> [TEXT TO READ]
April 2015 "Fun with SQL" fourth Challenge

April 2015 “Fun with SQL” fourth Challenge

This month on the Content Committee blog we’ll be doing an online version of the “Fun with SQL” dojo. Each week we’ll present an SQL challenge and request the community to solve it. People can respond to the challenge in the comments section of the blog post, or they can email Kurt directly at kurt.struyf@lone-star.be with a solution or idea and he will post it to the blog. You can post a possible answer, ask a question, and comment on something someone else has posted, or offer alternatives to something that’s been posted. Don’t be shy about posting your answer if someone else has already posted. At the end of the month, the content committee will take the names of the people that have participated and randomly select one to receive a reward of an IPad case, courtesy of IBM! So, don’t be shy, just dive in and share your experience or inexperience and get a free and fun education!

Here is the fourth SQL challenge and is again  based upon the DB2 sample database.

write a query that gives on overview of the hierarchal structure of the departments and the name and job description of the managers

remember to have fun and share those results

4 Comments

Sketch for a solution

April 28, 2015 07:47 AM by Lennart Jonsson

Probably easiest to build a materialized path and use that for traversal of the tree. Since all deptno's have the same "width" I did not bother padding them to the same length before concatenating. If the deptno vary in length thsis is important since it will otherwise destroy the sort order. Anyhow, here's a sketch:

ltjn@ltjn-VirtualBox:~/Documents$ db2 "with tree (ADMRDEPT, deptno, depth) as (
    select cast(rtrim(ADMRDEPT) || '.' as varchar(20)),deptno,0
    from department
    where DEPTNO=ADMRDEPT
    union all
    select rtrim(t.ADMRDEPT) || rtrim(d.deptno) || '.', d.deptno, depth+1
    from tree t, department d
    where d.ADMRDEPT = t.deptno
      and d.ADMRDEPT <> d.deptno and depth < 10
)

> [GOALS]
(A) Answer these questions from the SQL challenge post, one answer per line:
(i) What reward will go to the randomly selected participant?
(ii) Which database is the fourth challenge based on?
(iii) Who posted the comment headed "Sketch for a solution"?
(B) Continue the SQL challenge post from the point where it stops.

> [MATERIAL SUPPLIED]
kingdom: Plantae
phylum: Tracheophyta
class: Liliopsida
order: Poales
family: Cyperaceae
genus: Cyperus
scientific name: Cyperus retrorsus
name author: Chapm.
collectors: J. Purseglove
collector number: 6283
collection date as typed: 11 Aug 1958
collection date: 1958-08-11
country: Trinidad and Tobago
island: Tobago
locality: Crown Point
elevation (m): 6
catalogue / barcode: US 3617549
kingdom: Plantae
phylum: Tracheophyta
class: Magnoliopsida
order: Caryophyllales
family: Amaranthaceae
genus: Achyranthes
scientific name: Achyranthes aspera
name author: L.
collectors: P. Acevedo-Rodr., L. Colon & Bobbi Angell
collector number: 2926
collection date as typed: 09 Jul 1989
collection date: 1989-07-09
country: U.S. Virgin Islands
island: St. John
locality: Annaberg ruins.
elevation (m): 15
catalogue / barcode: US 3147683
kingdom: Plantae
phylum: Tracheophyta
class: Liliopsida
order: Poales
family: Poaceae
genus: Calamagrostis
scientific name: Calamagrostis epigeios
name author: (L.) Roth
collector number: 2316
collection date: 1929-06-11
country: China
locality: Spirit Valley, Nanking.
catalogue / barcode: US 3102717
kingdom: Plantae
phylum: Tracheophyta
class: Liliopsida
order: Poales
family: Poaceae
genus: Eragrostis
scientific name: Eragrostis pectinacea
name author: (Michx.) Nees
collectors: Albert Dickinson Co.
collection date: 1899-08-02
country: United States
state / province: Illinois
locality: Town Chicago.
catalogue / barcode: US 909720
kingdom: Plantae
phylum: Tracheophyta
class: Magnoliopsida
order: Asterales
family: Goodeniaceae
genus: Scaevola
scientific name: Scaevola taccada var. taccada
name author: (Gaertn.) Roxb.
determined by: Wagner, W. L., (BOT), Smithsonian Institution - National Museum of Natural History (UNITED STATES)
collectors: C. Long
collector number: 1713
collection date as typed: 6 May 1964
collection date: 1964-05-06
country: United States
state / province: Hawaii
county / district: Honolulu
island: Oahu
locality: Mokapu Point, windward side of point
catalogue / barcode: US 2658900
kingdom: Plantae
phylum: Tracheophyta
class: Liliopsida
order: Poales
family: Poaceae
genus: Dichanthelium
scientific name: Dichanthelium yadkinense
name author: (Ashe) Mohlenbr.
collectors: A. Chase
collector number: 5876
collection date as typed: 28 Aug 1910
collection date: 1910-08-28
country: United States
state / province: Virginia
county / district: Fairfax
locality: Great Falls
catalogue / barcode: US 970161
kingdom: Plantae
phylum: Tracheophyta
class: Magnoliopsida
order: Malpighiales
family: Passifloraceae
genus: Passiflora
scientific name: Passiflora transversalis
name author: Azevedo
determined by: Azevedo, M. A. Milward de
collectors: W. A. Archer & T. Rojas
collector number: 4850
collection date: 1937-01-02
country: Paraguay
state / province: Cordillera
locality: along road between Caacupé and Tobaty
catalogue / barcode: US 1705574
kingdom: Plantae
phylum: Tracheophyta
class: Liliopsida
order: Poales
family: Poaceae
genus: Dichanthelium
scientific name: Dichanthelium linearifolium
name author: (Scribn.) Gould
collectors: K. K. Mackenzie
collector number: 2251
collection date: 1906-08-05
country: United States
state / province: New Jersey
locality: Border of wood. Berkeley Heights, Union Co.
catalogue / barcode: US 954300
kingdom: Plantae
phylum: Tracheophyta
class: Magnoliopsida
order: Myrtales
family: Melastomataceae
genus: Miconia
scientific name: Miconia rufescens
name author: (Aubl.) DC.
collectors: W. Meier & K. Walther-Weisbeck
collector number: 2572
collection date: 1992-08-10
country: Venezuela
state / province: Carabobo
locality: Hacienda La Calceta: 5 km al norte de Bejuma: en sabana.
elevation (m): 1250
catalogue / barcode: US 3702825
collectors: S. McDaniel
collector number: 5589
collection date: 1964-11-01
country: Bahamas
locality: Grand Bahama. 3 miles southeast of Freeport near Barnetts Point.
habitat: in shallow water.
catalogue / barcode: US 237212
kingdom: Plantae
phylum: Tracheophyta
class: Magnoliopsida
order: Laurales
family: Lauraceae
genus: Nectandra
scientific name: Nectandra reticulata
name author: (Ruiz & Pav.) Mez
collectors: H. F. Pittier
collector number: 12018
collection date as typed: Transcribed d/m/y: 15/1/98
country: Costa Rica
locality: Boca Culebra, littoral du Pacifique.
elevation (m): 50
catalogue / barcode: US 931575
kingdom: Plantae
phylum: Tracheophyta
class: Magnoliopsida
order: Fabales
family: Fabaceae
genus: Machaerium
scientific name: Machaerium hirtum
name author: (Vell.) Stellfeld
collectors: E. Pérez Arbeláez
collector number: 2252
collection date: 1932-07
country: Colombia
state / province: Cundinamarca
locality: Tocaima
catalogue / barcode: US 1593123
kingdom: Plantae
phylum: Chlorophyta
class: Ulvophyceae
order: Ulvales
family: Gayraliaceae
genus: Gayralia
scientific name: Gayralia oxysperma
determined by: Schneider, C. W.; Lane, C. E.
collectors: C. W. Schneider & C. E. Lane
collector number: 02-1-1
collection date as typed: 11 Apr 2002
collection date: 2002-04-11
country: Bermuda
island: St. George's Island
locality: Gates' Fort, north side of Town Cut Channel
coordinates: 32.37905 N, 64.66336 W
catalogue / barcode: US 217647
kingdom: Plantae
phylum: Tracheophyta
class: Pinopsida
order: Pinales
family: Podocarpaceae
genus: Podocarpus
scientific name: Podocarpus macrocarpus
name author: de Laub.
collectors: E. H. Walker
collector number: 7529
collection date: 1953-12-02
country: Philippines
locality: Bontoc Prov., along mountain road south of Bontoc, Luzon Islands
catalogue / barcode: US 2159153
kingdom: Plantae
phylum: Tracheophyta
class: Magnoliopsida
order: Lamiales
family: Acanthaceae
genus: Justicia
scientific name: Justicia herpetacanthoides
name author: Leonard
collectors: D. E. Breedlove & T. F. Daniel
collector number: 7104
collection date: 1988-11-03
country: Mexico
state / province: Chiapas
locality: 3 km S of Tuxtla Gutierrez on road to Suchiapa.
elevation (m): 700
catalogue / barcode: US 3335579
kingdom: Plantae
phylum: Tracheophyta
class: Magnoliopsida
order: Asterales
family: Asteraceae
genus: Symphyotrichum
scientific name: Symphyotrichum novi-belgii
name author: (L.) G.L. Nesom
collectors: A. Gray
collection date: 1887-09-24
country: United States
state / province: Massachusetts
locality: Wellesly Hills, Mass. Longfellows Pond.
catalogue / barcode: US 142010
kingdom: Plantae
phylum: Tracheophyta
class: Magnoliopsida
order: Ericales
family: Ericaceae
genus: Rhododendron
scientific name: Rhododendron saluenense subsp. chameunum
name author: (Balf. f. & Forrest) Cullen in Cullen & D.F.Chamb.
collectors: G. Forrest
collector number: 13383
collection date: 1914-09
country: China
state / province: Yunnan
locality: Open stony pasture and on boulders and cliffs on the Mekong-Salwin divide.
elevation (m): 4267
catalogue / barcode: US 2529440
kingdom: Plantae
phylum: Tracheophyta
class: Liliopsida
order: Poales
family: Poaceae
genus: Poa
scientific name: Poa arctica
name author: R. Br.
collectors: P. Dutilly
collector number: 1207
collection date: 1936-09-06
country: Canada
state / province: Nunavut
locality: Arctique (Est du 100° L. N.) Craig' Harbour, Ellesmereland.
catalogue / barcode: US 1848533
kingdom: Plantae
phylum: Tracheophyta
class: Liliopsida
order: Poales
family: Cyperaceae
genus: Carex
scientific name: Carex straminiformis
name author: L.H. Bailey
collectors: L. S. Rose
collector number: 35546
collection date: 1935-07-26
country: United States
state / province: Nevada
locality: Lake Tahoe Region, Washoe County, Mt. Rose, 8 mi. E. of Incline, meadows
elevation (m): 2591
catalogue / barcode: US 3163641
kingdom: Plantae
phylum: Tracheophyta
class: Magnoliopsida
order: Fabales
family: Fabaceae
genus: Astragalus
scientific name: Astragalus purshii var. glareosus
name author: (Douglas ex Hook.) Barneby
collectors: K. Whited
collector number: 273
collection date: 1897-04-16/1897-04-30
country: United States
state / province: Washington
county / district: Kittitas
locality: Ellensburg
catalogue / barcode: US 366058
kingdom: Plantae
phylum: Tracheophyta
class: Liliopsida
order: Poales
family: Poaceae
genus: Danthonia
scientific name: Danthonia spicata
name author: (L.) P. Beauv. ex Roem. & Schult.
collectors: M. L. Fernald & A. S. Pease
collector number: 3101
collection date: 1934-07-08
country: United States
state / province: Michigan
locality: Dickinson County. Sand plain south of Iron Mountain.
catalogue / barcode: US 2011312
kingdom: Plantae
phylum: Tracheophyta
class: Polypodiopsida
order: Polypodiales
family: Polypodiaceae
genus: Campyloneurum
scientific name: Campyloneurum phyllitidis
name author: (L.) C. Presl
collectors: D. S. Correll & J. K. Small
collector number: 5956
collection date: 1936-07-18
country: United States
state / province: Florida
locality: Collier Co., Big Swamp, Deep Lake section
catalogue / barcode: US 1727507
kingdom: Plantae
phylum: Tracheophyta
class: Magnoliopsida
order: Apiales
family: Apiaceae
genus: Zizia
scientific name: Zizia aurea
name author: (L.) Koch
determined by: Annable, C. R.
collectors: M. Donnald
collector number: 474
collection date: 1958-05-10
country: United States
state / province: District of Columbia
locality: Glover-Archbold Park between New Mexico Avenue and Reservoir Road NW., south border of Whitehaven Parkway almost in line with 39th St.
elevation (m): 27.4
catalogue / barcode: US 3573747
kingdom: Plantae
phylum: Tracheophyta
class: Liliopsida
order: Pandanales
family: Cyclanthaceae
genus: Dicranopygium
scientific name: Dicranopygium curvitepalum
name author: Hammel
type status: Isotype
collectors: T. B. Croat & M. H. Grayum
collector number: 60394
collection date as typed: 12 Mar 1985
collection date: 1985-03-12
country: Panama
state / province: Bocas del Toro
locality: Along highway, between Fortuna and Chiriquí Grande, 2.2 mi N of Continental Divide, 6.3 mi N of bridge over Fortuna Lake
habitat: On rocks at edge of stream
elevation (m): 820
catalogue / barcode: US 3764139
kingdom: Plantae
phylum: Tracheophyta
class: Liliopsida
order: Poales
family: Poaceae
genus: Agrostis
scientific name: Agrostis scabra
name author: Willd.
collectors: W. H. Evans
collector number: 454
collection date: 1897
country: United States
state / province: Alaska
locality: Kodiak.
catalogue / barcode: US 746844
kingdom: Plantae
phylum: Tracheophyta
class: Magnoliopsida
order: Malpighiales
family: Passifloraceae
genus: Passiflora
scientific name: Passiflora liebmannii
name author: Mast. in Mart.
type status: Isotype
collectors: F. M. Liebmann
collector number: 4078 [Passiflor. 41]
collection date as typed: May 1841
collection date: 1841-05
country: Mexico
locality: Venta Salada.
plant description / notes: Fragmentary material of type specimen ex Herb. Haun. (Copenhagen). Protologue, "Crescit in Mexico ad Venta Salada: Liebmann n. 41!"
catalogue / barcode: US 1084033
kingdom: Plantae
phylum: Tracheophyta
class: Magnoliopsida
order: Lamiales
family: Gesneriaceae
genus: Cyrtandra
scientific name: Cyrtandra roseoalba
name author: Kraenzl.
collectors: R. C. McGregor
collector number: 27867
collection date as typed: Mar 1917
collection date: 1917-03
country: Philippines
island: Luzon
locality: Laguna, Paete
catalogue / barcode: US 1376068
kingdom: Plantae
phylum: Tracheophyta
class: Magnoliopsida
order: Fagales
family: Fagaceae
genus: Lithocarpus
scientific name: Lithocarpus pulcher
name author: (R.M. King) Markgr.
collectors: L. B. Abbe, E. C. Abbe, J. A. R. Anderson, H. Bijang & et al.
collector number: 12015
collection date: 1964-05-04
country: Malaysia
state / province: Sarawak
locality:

> [FINAL ANSWERS]
(A)
(i) An iPad case, courtesy of IBM.
(ii) The DB2 sample database.
(iii) Lennart Jonsson.

(B)
select cast(repeat(' ',4*depth) || deptno as varchar(20))
from tree order by ADMRDEPT"

1                  
--------------------
A00                
    B01            
    C01            
    D01            
        D11        
        D21        
    E01            
        E11        
        E21        
        F22        
        G22        
        H22        
        I22        
        J22        

  14 record(s) selected.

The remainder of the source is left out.